In order to expand you sometimes have to fight AI enemies with your own warriors. You create new warriors by combining coal, ore and gold. You use the coal and ore to build new weapons. Your settlers are then equipped with those weapons and turn into warriors. At least in theory. That is what the manual said. That is what common sense dictates. The problem was that our forges produced meat instead of swords. Meat was the last thing we needed in order to build an army.

WE WANTED TO GO TO WAR!

We spent weeks if not months and tried to work around this problem. There must be another way to get weapons. We must have done something wrong. Maybe we needed more gold? Maybe we had to produce a certain amount of meat before the forge finally realized that it was time for war. Maybe we had to burn the forge down a couple of times to make the blacksmith angry so that he produces weapons instead of meat.

We had no luck. All of our attempts to fix the meat issue failed. We gave up because we were not able to really play this game. Without expanding to new territory you ran out of resources quite quickly. And without weapons there was no efficient was to fight your enemies. My brother and myself thought that the meat issue was just a bug. At that time there was no internet for us: No updates. So we went back to do other things.
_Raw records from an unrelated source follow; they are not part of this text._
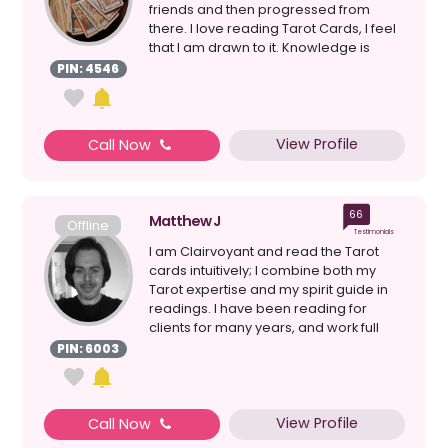
friends and then progressed from
there. I love reading Tarot Cards, I feel
that I am drawn to it. Knowledge is
power.Wha...
PIN: 4546
View Profile
Call Now
66
Matthew J
Offline
Testimonials
I am Clairvoyant and read the Tarot
cards intuitively; I combine both my
Tarot expertise and my spirit guide in
readings. I have been reading for
clients for many years, and work full
time as a Profes...
PIN: 6003
View Profile
Call Now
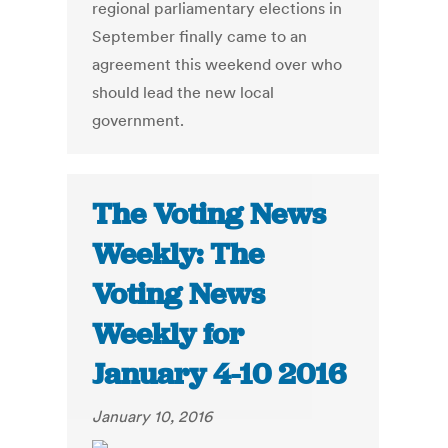
regional parliamentary elections in
September finally came to an
agreement this weekend over who
should lead the new local
government.
The Voting News
Weekly: The
Voting News
Weekly for
January 4-10 2016
January 10, 2016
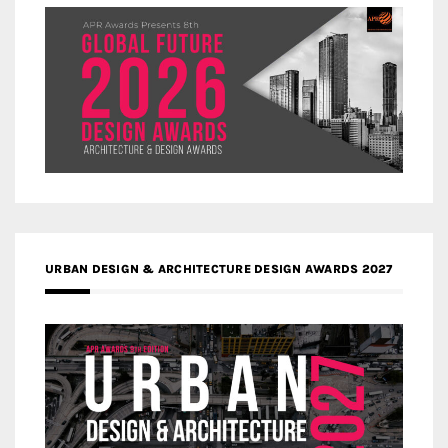
URBAN DESIGN & ARCHITECTURE DESIGN AWARDS 2027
Years later we found out that the meat issue was indeed a bug but not a bug in the actual game. It was a bug in the copy protection. The Settlers 3 was one of the first games that had a copy protection. It was a special kind of copy protection: If the game thought you had not bought it then nothing special would happen at first. It would still be playable but in a special mode. In this mode coal and ore turned into meat and trees never grew back which made the game unplayable in the mid and end game.

This happened to a lot of people. The copy protection was pretty buggy in that it hit the wrong people: People who bought the game for money. People like my brother and myself.

Now you know why I am still traumatized by copy protection. You never want this to happen to anybody.

But wait: There is more to it.

At some point my brother and myself got a new computer. A friend gave us a copy of a game called StarCraft I but he forgot to give us the serial number for the game.

I have to mention that at it is legal to do that in Germany. Even if he had given us the serial number it would still have been legal to do so - at least to my knowledge.



When you start StarCraft I it plays a nice sound effect and shows a nice intro. This made us very excited. But then the game asked us for a serial key. We had none! Out of frustration I entered a number in the serial number text field:

123-456-789-012-3

Something like that. AND IT WORKED!

We played StarCraft I for months! It was the best game we have ever played. We fought against each other.

WE FINALLY HAD OUR WAR! WITH NUKES! WITH BATTLE CRUISERS. WITH CARRIERS. IT WAS GREAT! 

Years later, StarCraft II came out. Because of that great experience (and because I like to pay for software/games) I bought many copies of StarCraft II: For myself, for my brother and for friends. Today I am a huge StarCraft II fanboy. I am watching tournaments and I pay casters to get access to good commentary. The experience would be even better if Blizzard had decided to relax the copy protection for StarCraft II. The fact that they have a strong copy protection in place may weaken my point but the fact is: I bought StarCraft II not because it has strong copy protection but because I had a good experience with it in the past.

Copy protection can really be bad for your business and make children unhappy and avoid your company for the next 60 years.